Brazil’s acting President Michel Temer (R) and his Planning Minister Romero Juca ©AFP

Brazil’s interim government has been rattled by a leaked audio tape suggesting a plot against suspended President Dilma Rousseff, a scandal that forced a key minister in the new cabinet to resign.

Brazilian Planning Minister Romero Juca, a close ally of acting President Michel Temer, said Monday he is stepping down.

The decision came a day after a Brazilian newspaper published the transcript of a secretly-taped conversation between him and Sérgio Machado, a former senator.

Juca was caught on the tape saying Rousseff needed to be removed in an attempt to quash a vast corruption investigation that implicated him and other politicians, in what analysts call a first major political blow to the acting administration.

“We have to change the government to be able to stop this bleeding,” he was reportedly recorded saying.

Juca admitted earlier in the day that one of the two voices heard on the tape was his, but said his comments have been misinterpreted and taken out of context.

Later in the conversation, Juca says he talked about his plans to Supreme Court justices, who told him the corruption investigation and its media coverage would never come to an end as long as Rousseff remained in power.

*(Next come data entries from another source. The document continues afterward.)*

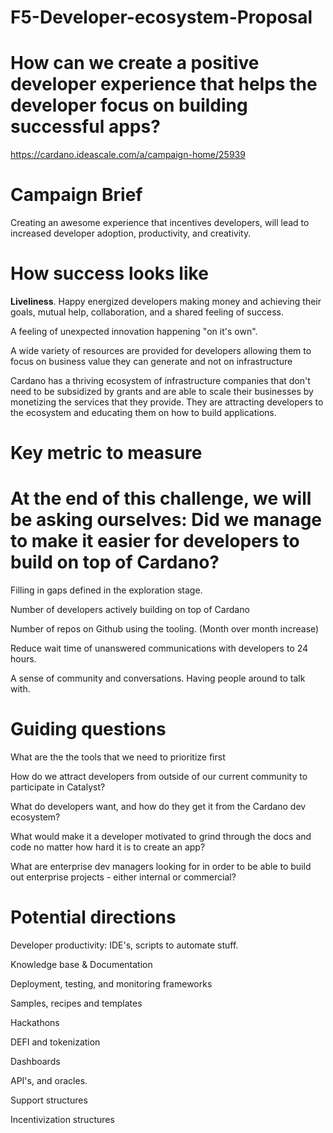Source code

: # F5-Developer-ecosystem-Proposal

# How can we create a positive developer experience that helps the developer focus on building successful apps?

https://cardano.ideascale.com/a/campaign-home/25939

# Campaign Brief

Creating an awesome experience that incentives developers, will lead to increased developer adoption, productivity, and creativity.

# How success looks like

**Liveliness**. Happy energized developers making money and achieving their goals, mutual help, collaboration, and a shared feeling of success. 

A feeling of unexpected innovation happening "on it's own". 

A wide variety of resources are provided for developers allowing them to focus on business value they can generate and not on infrastructure

Cardano has a thriving ecosystem of infrastructure companies that don't need to be subsidized by grants and are able to scale their businesses by monetizing the services that they provide. They are attracting developers to the ecosystem and educating them on how to build applications.

# Key metric to measure

# At the end of this challenge, we will be asking ourselves: Did we manage to make it easier for developers to build on top of Cardano?

Filling in gaps defined in the exploration stage.

Number of developers actively building on top of Cardano

Number of repos on Github using the tooling. (Month over month increase)

Reduce wait time of unanswered communications with developers to 24 hours.

A sense of community and conversations. Having people around to talk with.

# Guiding questions

What are the the tools that we need to prioritize first

How do we attract developers from outside of our current community to participate in Catalyst?

What do developers want, and how do they get it from the Cardano dev ecosystem?

What would make it a developer motivated to grind through the docs and code no matter how hard it is to create an app?

What are enterprise dev managers looking for in order to be able to build out enterprise projects - either internal or commercial?

# Potential directions

Developer productivity: IDE's, scripts to automate stuff.

Knowledge base & Documentation

Deployment, testing, and monitoring frameworks

Samples, recipes and templates

Hackathons

DEFI and tokenization

Dashboards

API's, and oracles.

Support structures

Incentivization structures
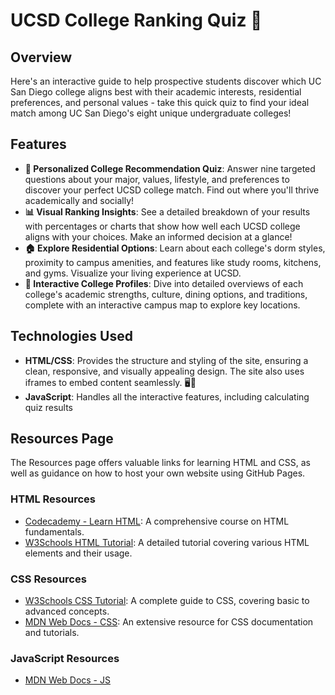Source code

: # UCSD College Ranking Quiz 🔱
## Overview
Here's an interactive guide to help prospective students discover which UC San Diego college aligns best with their academic interests, residential preferences, and personal values - take this quick quiz to find your ideal match among UC San Diego's eight unique undergraduate colleges!

## Features

- **🌟 Personalized College Recommendation Quiz**: Answer nine targeted questions about your major, values, lifestyle, and preferences to discover your perfect UCSD college match. Find out where you'll thrive academically and socially!
- **📊 Visual Ranking Insights**: See a detailed breakdown of your results with percentages or charts that show how well each UCSD college aligns with your choices. Make an informed decision at a glance!
- **🏠 Explore Residential Options**: Learn about each college's dorm styles, proximity to campus amenities, and features like study rooms, kitchens, and gyms. Visualize your living experience at UCSD.
- **📍 Interactive College Profiles**: Dive into detailed overviews of each college's academic strengths, culture, dining options, and traditions, complete with an interactive campus map to explore key locations.

## Technologies Used

- **HTML/CSS**: Provides the structure and styling of the site, ensuring a clean, responsive, and visually appealing design. The site also uses iframes to embed content seamlessly. 🖥️🎨
- **JavaScript**: Handles all the interactive features, including calculating quiz results

## Resources Page

The Resources page offers valuable links for learning HTML and CSS, as well as guidance on how to host your own website using GitHub Pages.

### HTML Resources

- [Codecademy - Learn HTML](https://www.codecademy.com/learn/learn-html): A comprehensive course on HTML fundamentals.
- [W3Schools HTML Tutorial](https://www.w3schools.com/html/): A detailed tutorial covering various HTML elements and their usage.
### CSS Resources

- [W3Schools CSS Tutorial](https://www.w3schools.com/css/): A complete guide to CSS, covering basic to advanced concepts.
- [MDN Web Docs - CSS](https://developer.mozilla.org/en-US/docs/Web/CSS): An extensive resource for CSS documentation and tutorials.
### JavaScript Resources
- [MDN Web Docs - JS](https://developer.mozilla.org/en-US/docs/Web/JavaScript)

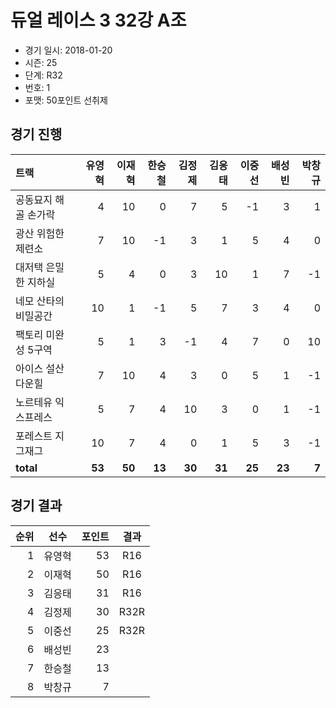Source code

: # 듀얼 레이스 3 32강 A조

- 경기 일시: 2018-01-20
- 시즌: 25
- 단계: R32
- 번호: 1
- 포맷: 50포인트 선취제





## 경기 진행

| 트랙 | 유영혁 | 이재혁 | 한승철 | 김정제 | 김응태 | 이중선 | 배성빈 | 박창규 |
|:---|---:|---:|---:|---:|---:|---:|---:|---:|
| 공동묘지 해골 손가락 | 4 | 10 | 0 | 7 | 5 | -1 | 3 | 1 |
| 광산 위험한 제련소 | 7 | 10 | -1 | 3 | 1 | 5 | 4 | 0 |
| 대저택 은밀한 지하실 | 5 | 4 | 0 | 3 | 10 | 1 | 7 | -1 |
| 네모 산타의 비밀공간 | 10 | 1 | -1 | 5 | 7 | 3 | 4 | 0 |
| 팩토리 미완성 5구역 | 5 | 1 | 3 | -1 | 4 | 7 | 0 | 10 |
| 아이스 설산 다운힐 | 7 | 10 | 4 | 3 | 0 | 5 | 1 | -1 |
| 노르테유 익스프레스 | 5 | 7 | 4 | 10 | 3 | 0 | 1 | -1 |
| 포레스트 지그재그 | 10 | 7 | 4 | 0 | 1 | 5 | 3 | -1 |
| __total__ | __53__ | __50__ | __13__ | __30__ | __31__ | __25__ | __23__ | __7__ |




## 경기 결과

| 순위 | 선수 | 포인트 | 결과 |
|---:|:---:|---:|:---:|
| 1 | 유영혁 | 53 | R16 |
| 2 | 이재혁 | 50 | R16 |
| 3 | 김응태 | 31 | R16 |
| 4 | 김정제 | 30 | R32R |
| 5 | 이중선 | 25 | R32R |
| 6 | 배성빈 | 23 |  |
| 7 | 한승철 | 13 |  |
| 8 | 박창규 | 7 |  |


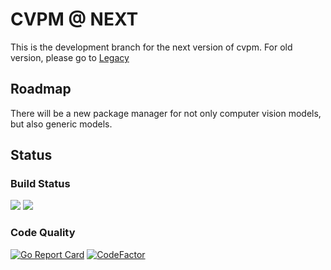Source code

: # CVPM @ NEXT


This is the development branch for the next version of cvpm. For old version, please go to [Legacy](https://github.com/autoai-org/CVPM/tree/7ca7692631820b3846368502da7a5cea3569a095)

## Roadmap

There will be a new package manager for not only computer vision models, but also generic models.

## Status

### Build Status

![](https://github.com/autoai-org/CVPM/workflows/cmd/badge.svg)
![](https://github.com/autoai-org/CVPM/workflows/dashboard/badge.svg)

### Code Quality
[![Go Report Card](https://goreportcard.com/badge/github.com/autoai-org/CVPM)](https://goreportcard.com/report/github.com/autoai-org/CVPM)
[![CodeFactor](https://www.codefactor.io/repository/github/autoai-org/cvpm/badge)](https://www.codefactor.io/repository/github/autoai-org/cvpm)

People protest against acting Brazilian President Michel Temer in Sao Paulo, Brazil on May 17, 2016. ©AFP

The tape was recorded just weeks before the lower house of parliament voted to impeach Rousseff, according to the Folha de Sao Paulo newspaper, which published chunks of a 75-minute conversation on Monday.

The impeachment bid was launched over allegations that the president manipulated government accounts before the last election. Rousseff, however, has denied the allegations.

Earlier this month, Brazil’s upper chamber of the National Congress voted to suspend Rousseff and begin an impeachment trial against her. Acting President Michel Temer stepped up from the post of vice-president and replaced her.

Reacting to the leaks, Rousseff said the tape proves that she has been a victim of a “political coup d’état.”

“This only confirms what we have been talking about for some time: it confirms the coup against Dilma,” said Paulo Rocha, the Senate leader for the Workers’ Party of Rousseff.

Ever since her suspension, the Latin American country has been the scene of nationwide demonstrations.

On Friday protesters took to the streets of Sao Paulo, calling for the resignation of Temer. They held banners and chanted slogans to support Rousseff.